How does a crew of hackers solve this kind of a problem?  Simple!  They build and customize a robot that opens the door via a mobile app.

door robot clickerDoor Robot Closeup

Here’s how we did it:

First things first, we need to get the hardware in place.  Using a Raspberry Pi and breakout board, we wired in a simple mechanical claw.  Since this is going to be running 24/7, we wired in a AC-DC converter to keep it powered. Cool. Now we code up a simple Python script to tell the claw to do three things.. First, position the claw at the open position. Then a script that tells the claw to move to a slightly closed position, then back to open again.  That is it.  So you can see from the image below, the script allows the claw to do one job.  Click the button on the remote.

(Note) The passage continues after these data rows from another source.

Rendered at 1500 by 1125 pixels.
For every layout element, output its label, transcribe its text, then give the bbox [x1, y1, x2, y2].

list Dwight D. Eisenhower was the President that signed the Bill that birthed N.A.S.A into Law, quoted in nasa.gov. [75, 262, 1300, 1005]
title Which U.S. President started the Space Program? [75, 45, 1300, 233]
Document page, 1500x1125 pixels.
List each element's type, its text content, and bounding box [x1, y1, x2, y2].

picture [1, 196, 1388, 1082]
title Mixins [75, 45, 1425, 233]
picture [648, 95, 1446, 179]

Now the client side.  We wrote both an iPhone app and a web app. I have Android so I’ll use the web app for the screenshots.  Not much to say here. Basically we have a webpage with one button on it.  Click that button and if the server is happy with the communication (and it’s between working hours) you get a happy ‘accepted’ message and a request is sent to the Node server, which in turn sends a request to the Raspberry Pi to execute the button click method.
2014-07-07 20.50.10 2014-07-07 20.49.59

Even though we now have a working device, we live in the real world and need to think about security.  To deal with that we put a few checks in like only letting those authenticated in our system to even access the web page in the first place and passing certain params on the call.  You can put in other checks as well like sending a password or looking for device ID.

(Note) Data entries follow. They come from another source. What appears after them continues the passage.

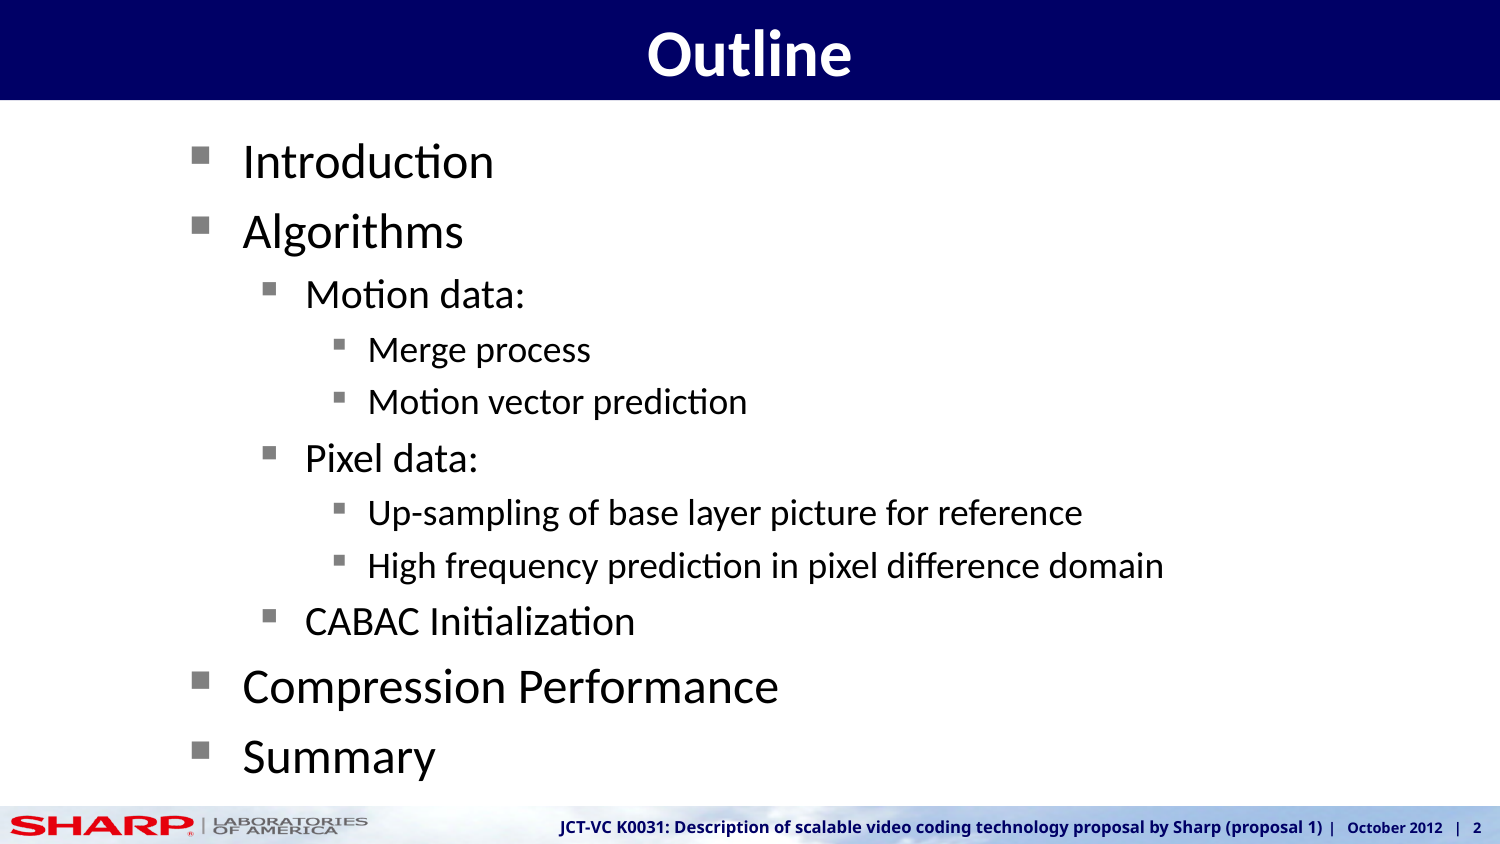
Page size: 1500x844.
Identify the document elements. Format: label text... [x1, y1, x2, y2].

picture [0, 806, 1500, 844]
list Introduction Algorithms Motion data: Merge process Motion vector prediction Pixel data: Up-sampling of base layer picture for reference High frequency prediction in pixel difference domain CABAC Initialization Compression Performance Summary [174, 121, 1332, 721]
title Outline [17, 0, 1484, 101]
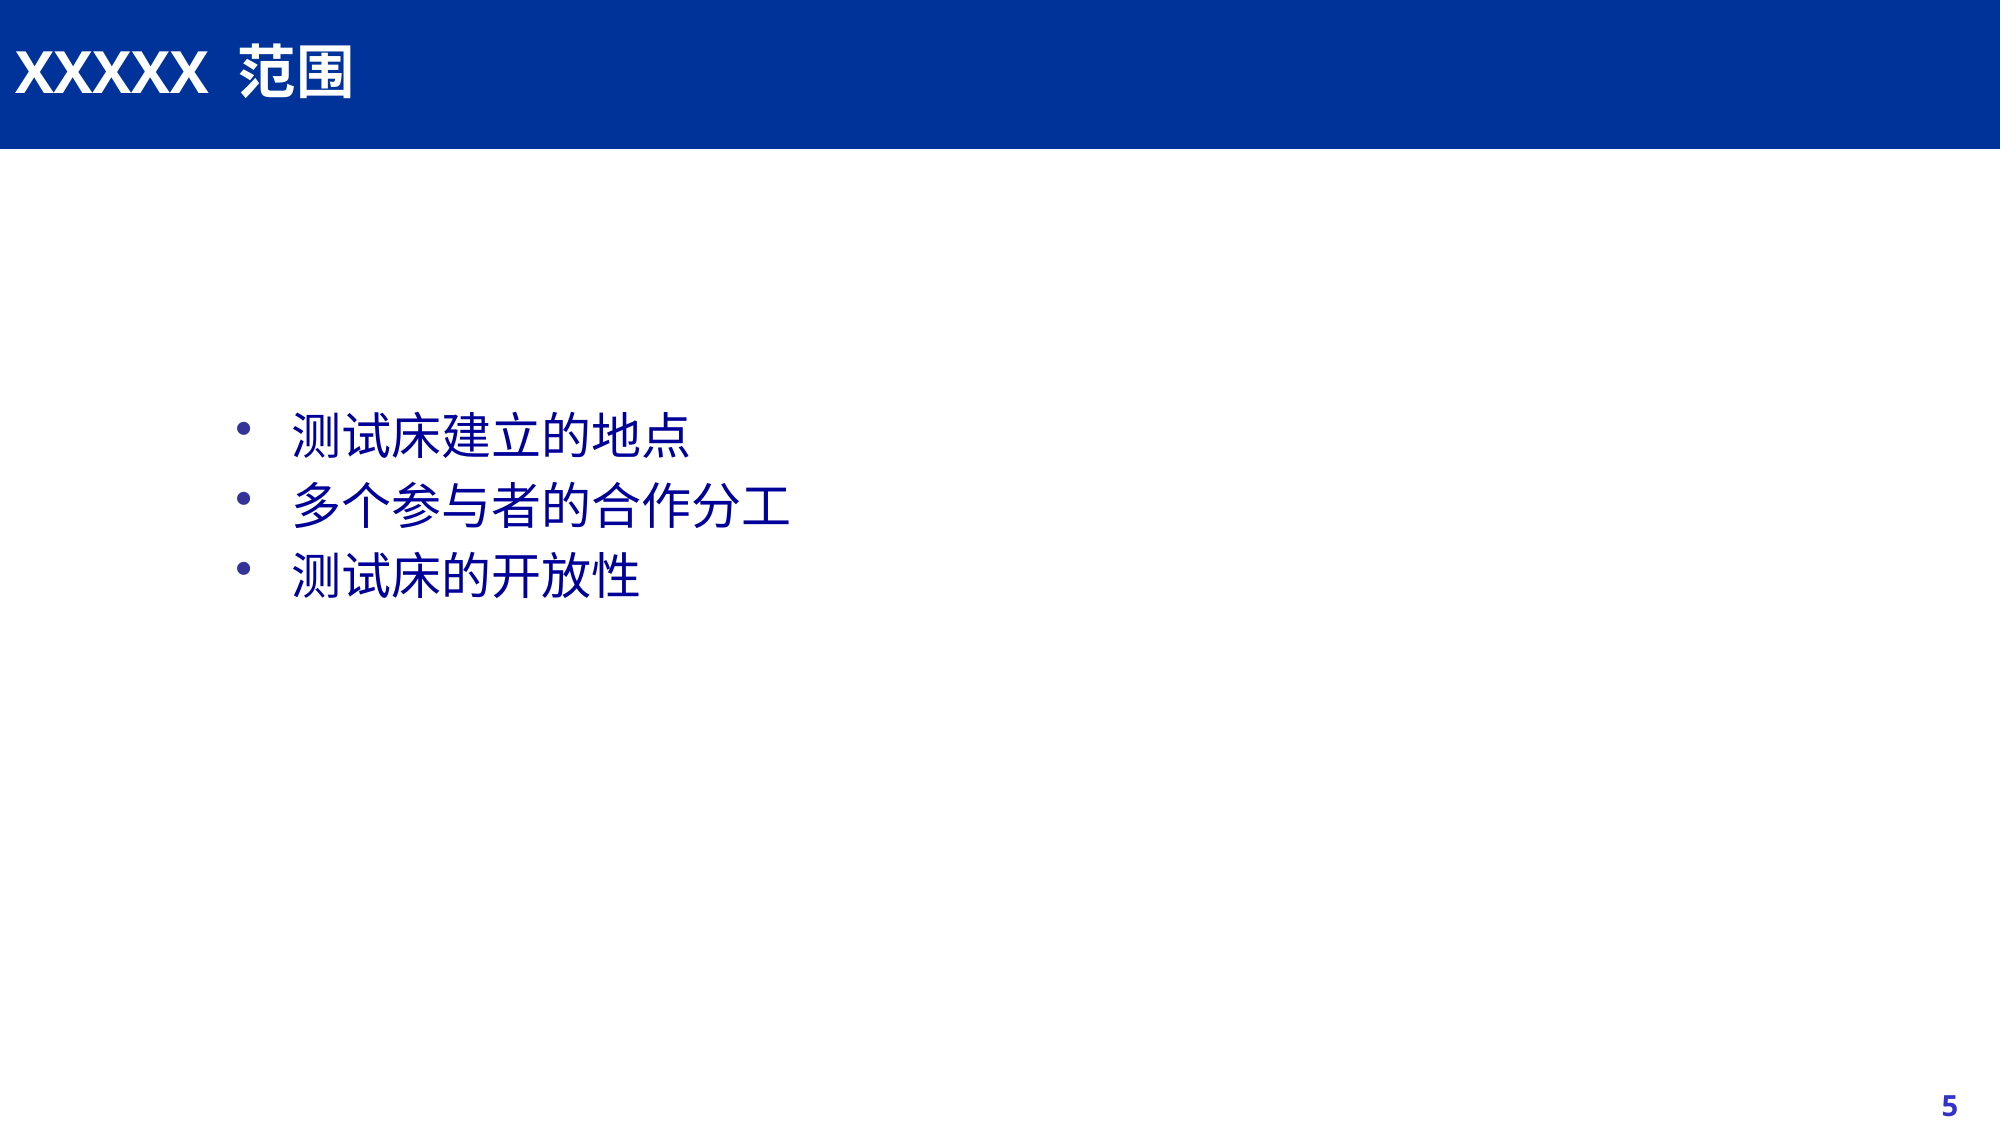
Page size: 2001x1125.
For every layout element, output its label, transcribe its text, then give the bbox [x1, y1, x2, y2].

As cool as this looks. we really need to put this in a case, propping this up on some business cards is ghetto but we want to do this right.  I’ve built an amp a few years back and put it in a cool plastic case I got from radioshack, so we may do something like this unless I get really ambitious and put something together in 3D and send it to a 3D printer. Next I want to write a javascript app for my Pebble watch so I can simply click a button and have it open the door for me.  More on that later.

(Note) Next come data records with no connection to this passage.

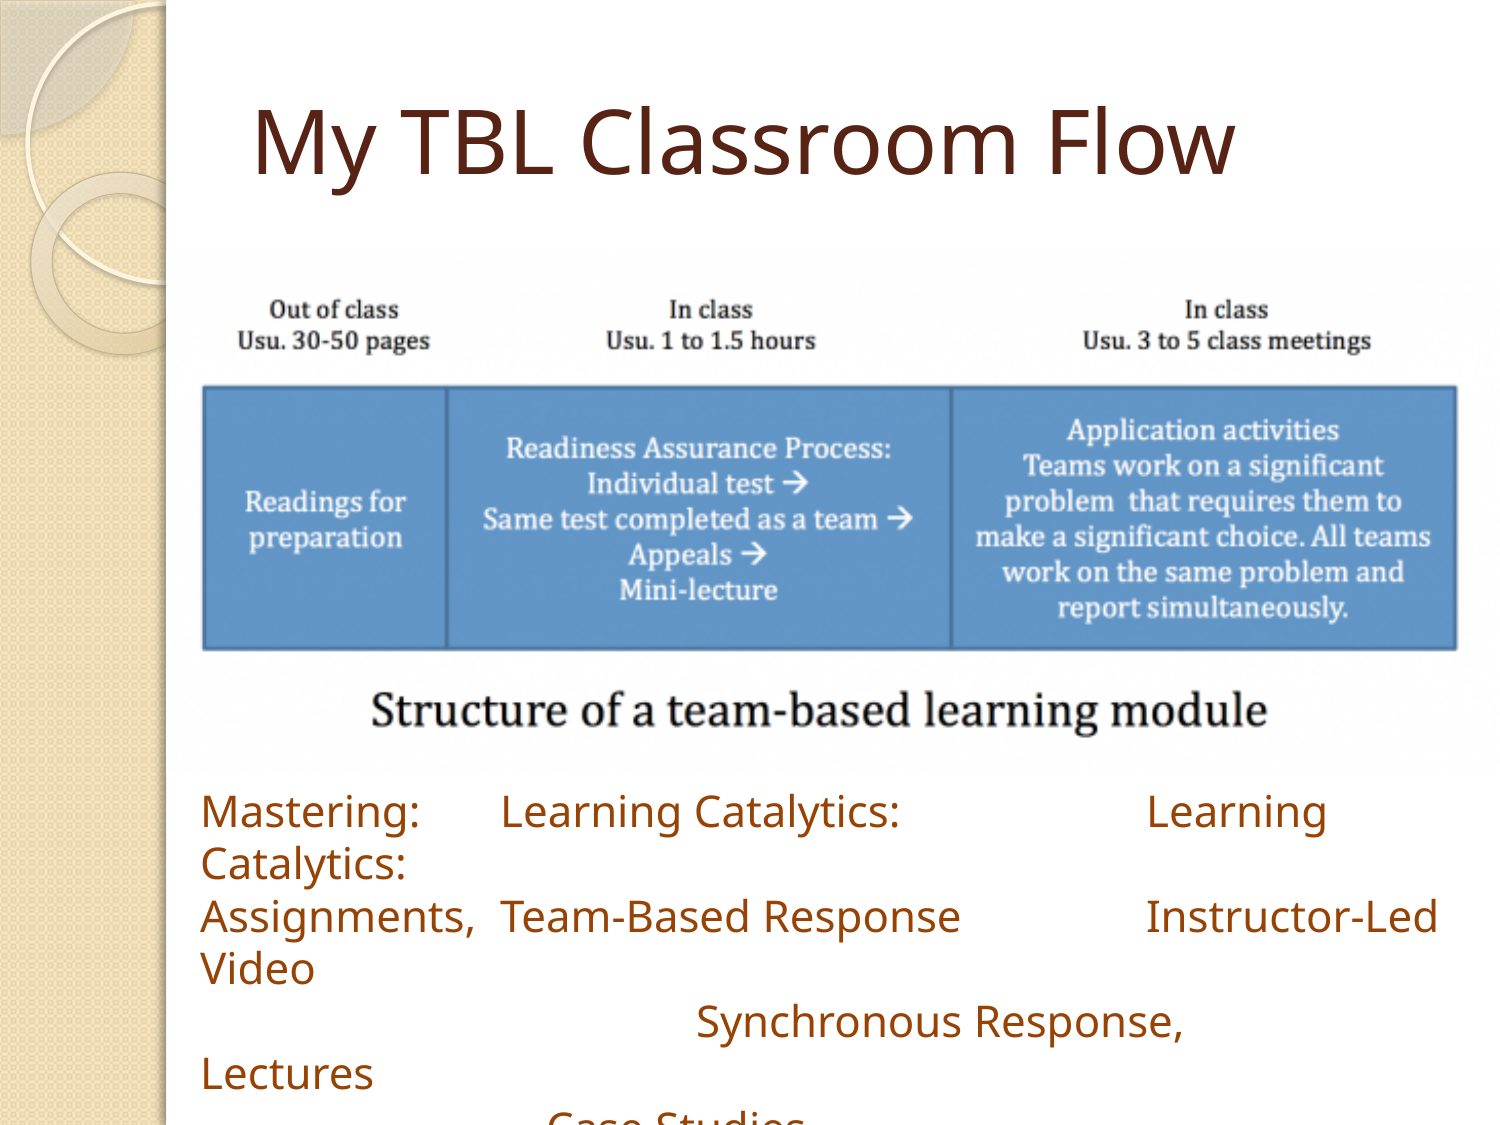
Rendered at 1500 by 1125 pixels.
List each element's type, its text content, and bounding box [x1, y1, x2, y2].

picture [166, 251, 1500, 775]
title My TBL Classroom Flow [235, 45, 1466, 233]
text_box Mastering: Learning Catalytics: Learning Catalytics: Assignments, Team-Based Response Instructor-Led Video Synchronous Response, Lectures Case Studies [185, 784, 1500, 1125]
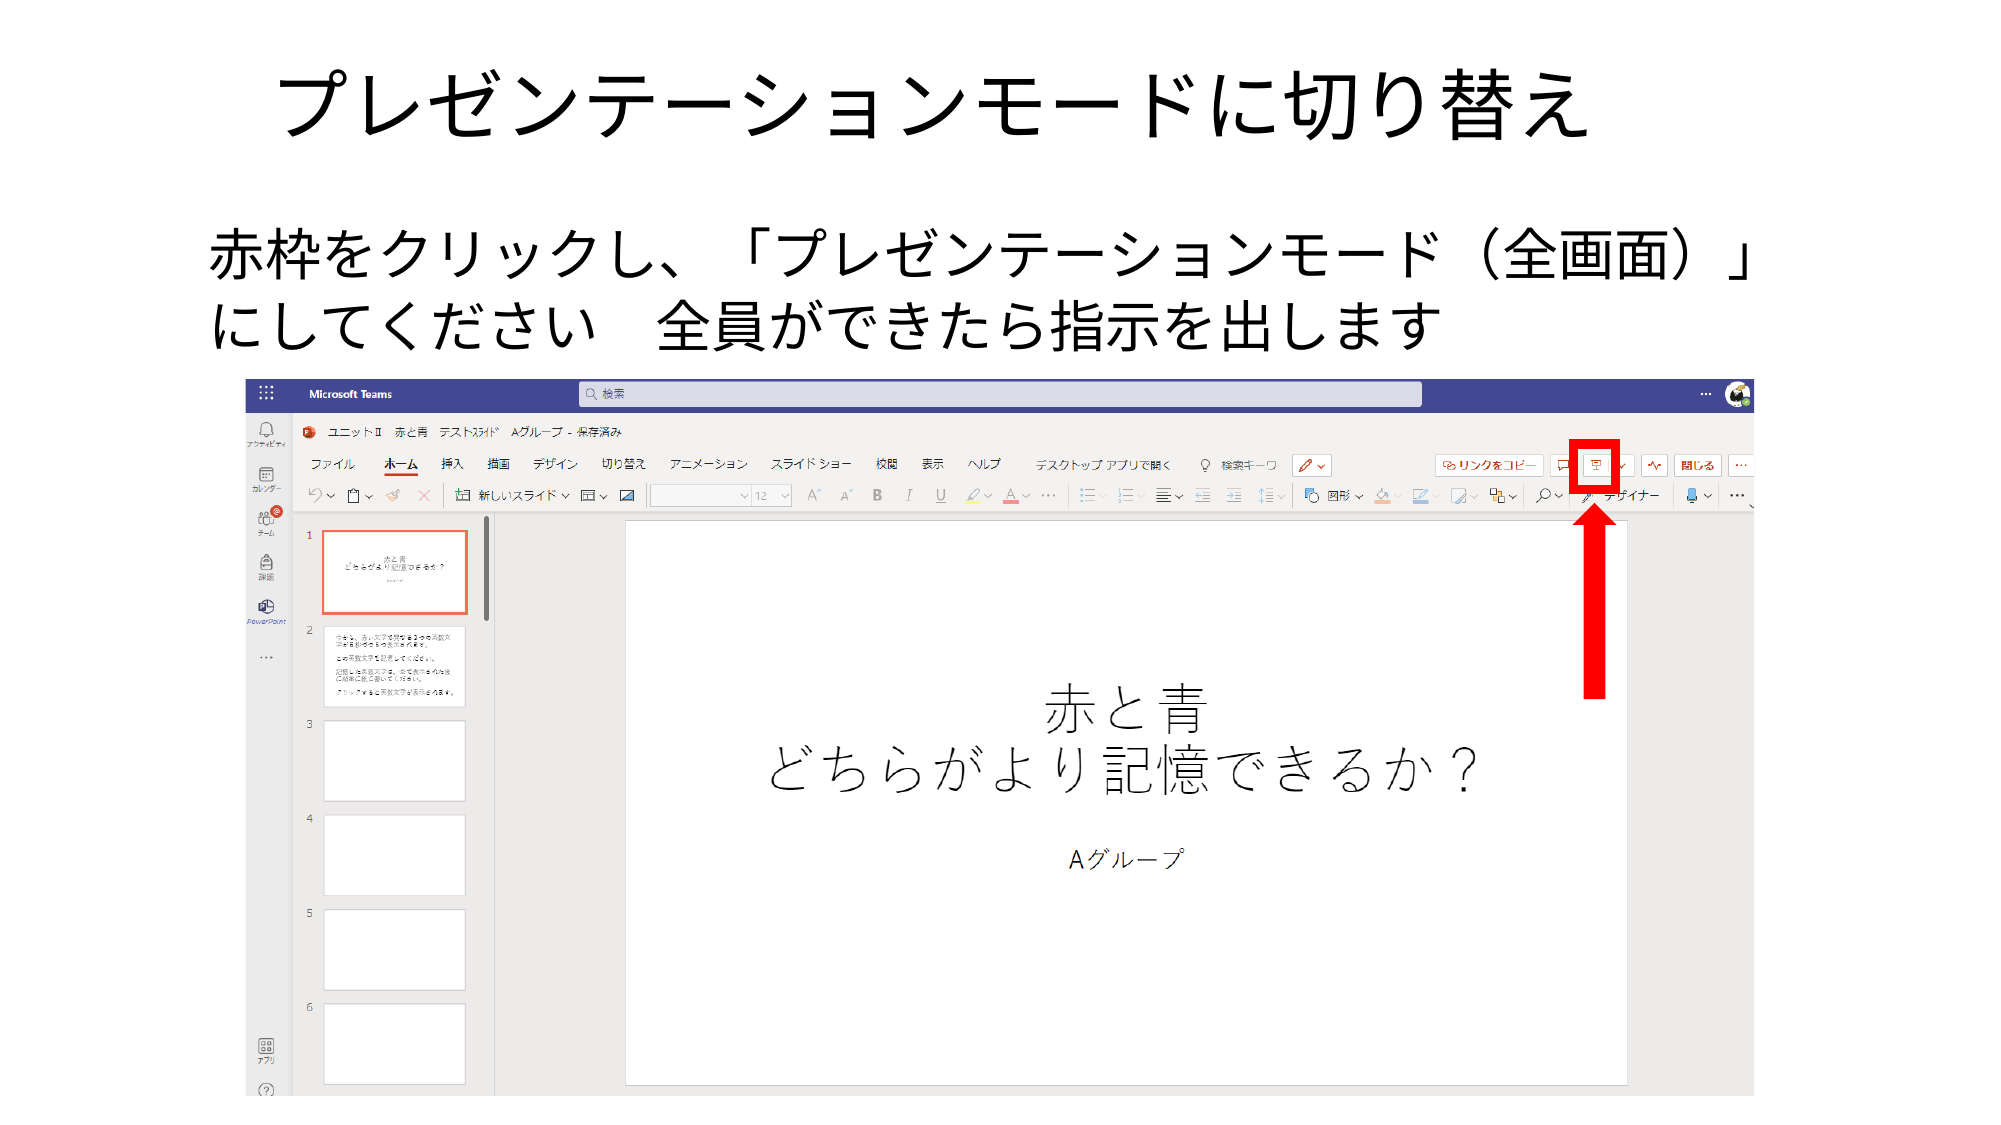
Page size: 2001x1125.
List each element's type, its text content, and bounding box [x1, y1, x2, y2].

title プレゼンテーションモードに切り替え [255, 59, 1863, 160]
list 赤枠をクリックし、「プレゼンテーションモード（全画面）」 にしてください 全員ができたら指示を出します [137, 219, 1863, 1014]
picture [245, 378, 1755, 1096]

When we first started building this we thought it was be a quick half day task.  Turns out it took much longer than we thought.  Mostly because we did not consider; power, where are we going to put this?, how to align the claw to the button, is it close enough to a cat5 line?  What about security?  Even something as simple as wear and tear on the claw gears.  At one point it stopped working.  I looked at the set up and after a few tests realized that the claw was not closing on the button enough to activate the remote, so we have to go back and change the close position by 1 deg.  I bet that a few months from now we will have to tweak it again, but that is just a simple change in the Python script.

But the main point is it WORKS!! Now anyone of us can simply walk up to the door, press a button on our phones and we are in.  This is even better than giving out card keys because; one if someone loses a key, we cannot replace it, and second, if we need to shut someone out, we simply remove them from the approved list on the server.  Same thing with someone who needs access just for a short amount of time.  Just add a profile and log their activity.  Sweet.